Scheduled ETL queries run nightly at 04:00, 04:05, and 04:10. In dev, they're disabled by default (disable_scheduled_queries = true) to keep things clean. In prod, they run every night and my data is fresh by morning. The whole thing runs within GCP's free tier -- zero cost.
What the marts actually tell me
Four reporting views answer the questions I actually care about:
- mrt_transactions: Every transaction with its category, parent category, cash flow direction, and card merchant details. This feeds the main Looker Studio dashboard.
- mrt_budget: Monthly actual vs budget by category. Shows me exactly where I'm overspending and by how much.
- mrt_rental_pnl: Per-property profit and loss for my two rental properties. Income, bond payments, levies, repairs -- broken down monthly.

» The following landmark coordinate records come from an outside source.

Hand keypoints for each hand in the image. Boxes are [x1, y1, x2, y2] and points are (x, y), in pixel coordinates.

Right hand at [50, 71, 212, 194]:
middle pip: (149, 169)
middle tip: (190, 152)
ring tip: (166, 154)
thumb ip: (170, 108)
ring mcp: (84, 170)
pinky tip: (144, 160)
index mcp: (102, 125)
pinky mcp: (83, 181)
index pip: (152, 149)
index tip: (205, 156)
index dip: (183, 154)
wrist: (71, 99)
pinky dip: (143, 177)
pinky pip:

- mrt_debit_order_inflation: Year-over-year tracking of every recurring payment. This is the one that showed me my insurance went up 12% while inflation was 5%.

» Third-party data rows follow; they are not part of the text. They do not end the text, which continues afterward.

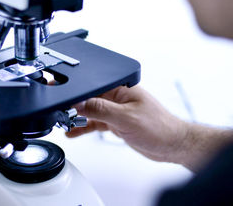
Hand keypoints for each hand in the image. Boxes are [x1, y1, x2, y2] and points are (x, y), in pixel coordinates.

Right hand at [67, 85, 188, 163]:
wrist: (172, 145)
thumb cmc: (160, 127)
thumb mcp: (126, 118)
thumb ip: (101, 110)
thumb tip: (80, 102)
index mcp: (121, 87)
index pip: (93, 86)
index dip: (77, 92)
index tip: (64, 100)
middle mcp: (117, 97)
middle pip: (89, 98)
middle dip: (73, 105)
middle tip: (60, 113)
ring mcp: (116, 110)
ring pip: (90, 111)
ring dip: (77, 118)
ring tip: (63, 123)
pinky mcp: (116, 122)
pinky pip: (95, 122)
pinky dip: (84, 127)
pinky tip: (73, 131)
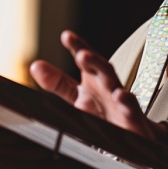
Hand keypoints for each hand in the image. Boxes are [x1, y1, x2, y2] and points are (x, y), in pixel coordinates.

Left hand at [30, 30, 167, 143]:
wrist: (132, 132)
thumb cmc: (103, 110)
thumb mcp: (78, 96)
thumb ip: (58, 82)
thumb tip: (35, 66)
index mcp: (94, 78)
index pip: (85, 59)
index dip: (77, 46)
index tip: (67, 36)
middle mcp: (107, 85)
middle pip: (101, 68)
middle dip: (92, 60)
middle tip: (81, 53)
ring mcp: (120, 101)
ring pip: (116, 85)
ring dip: (107, 76)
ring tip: (96, 69)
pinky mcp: (132, 118)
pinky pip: (131, 109)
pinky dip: (126, 102)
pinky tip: (120, 96)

The bugs that taught me things
A few hard-earned lessons:
- FLOAT64 will betray you. Financial amounts need
NUMERIC. I found rounding errors in my reports that traced back to0.1 + 0.2 != 0.3in BigQuery. Classic floating point. - Deduplication keys matter. I forgot
account_idin myPARTITION BYclause and was deduplicating across accounts. Transactions disappeared. Took me a day to notice. - Mid-month date logic is tricky. Rental income that arrives on the 17th -- does it belong to this month or next? I needed a binary split at day 15 to get reporting dates right. Days 16-19 were returning NULL before I fixed it.
Was it worth it?
Absolutely. Not because it saves me time -- a budgeting app would do that faster. But because I now understand exactly how my money moves. I can see that my debit orders have inflated 8% year-over-year. I can see that I spend more on coffee than I'd like to admit.
More than the analytics though, this project taught me that BigQuery is a genuinely good platform for small-scale data warehousing. The combination of scheduled queries, PubSub ingestion, and views-as-transformations means you can build a proper ELT pipeline without any external orchestration. No Airflow. No dbt. Just SQL files and Terraform.
Sometimes the best tool is the one you build yourself -- even if it takes ten times longer than downloading an app.